According to the official report, the terrifying event took place just 13 minutes after takeoff.
In just 20 minutes, First Officer Alistair Atcheson managed to complete an emergency landing at Southampton Airport.
Lancaster’s body remained pinned against the frame, while additional crew members came to help hold his lower half inside.
His head continuously struck the aircraft's roof, enduring wind speeds of up to 300 mph and temperatures far below freezing.
The crew assumed he wouldn’t survive, but against all odds, he did.
Old NBC News footage shared by YouTube channel Retrontraio showed a haunting detail.
Above the cockpit window that had blown off, blood from the pilot was visible on the exterior of the plane.
The repeated blows to his head caused significant injuries.

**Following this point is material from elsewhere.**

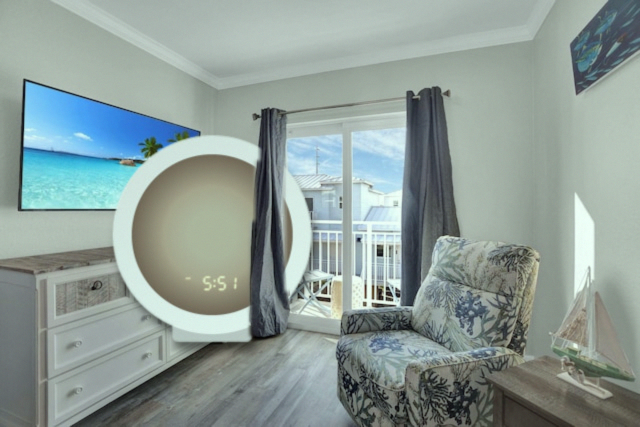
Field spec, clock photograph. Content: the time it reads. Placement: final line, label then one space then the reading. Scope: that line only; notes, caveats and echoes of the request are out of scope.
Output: 5:51
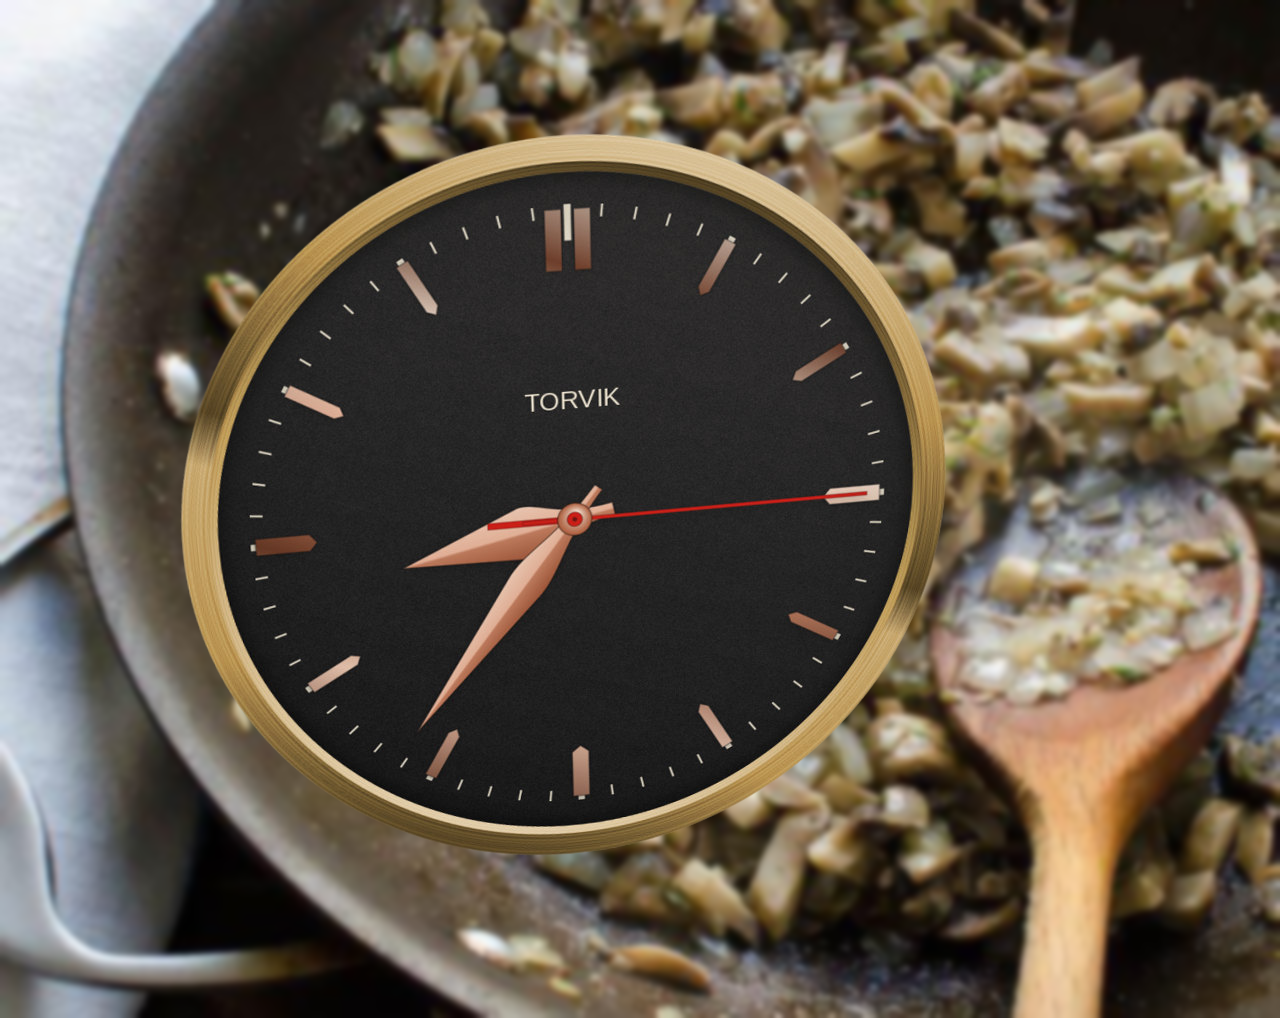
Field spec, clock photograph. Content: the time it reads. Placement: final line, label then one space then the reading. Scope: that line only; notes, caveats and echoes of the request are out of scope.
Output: 8:36:15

The pilot was reported to have suffered severe bruising, frostbite, a dislocated shoulder, and fractures to his arm and wrist, according to The Sydney Morning Herald.
Flight attendant Ogden described the terrifying experience to the publication, saying: "I whipped round and saw the front windscreen had disappeared and Tim, the pilot, was going out through it - he had been sucked out of his seatbelt, and all I could see were his legs."
"I jumped over the control column and grabbed him round his waist to avoid him going out completely."
He further added: "His shirt had been pulled off his back and his body was bent upwards, doubled over round the top of the aircraft."
"His legs were jammed forward, disconnecting the autopilot, and the flight door was resting on the controls, sending the plane hurtling down at nearly 650 kmh through some of the most congested skies in the world," Ogden explained.
Lancaster later admitted that he was aware of being outside the plane but wasn’t greatly troubled by it.
"What I remember most clearly was the fact that I couldn't breathe because I was facing into the airflow," he admitted during the 2005 documentary Mayday.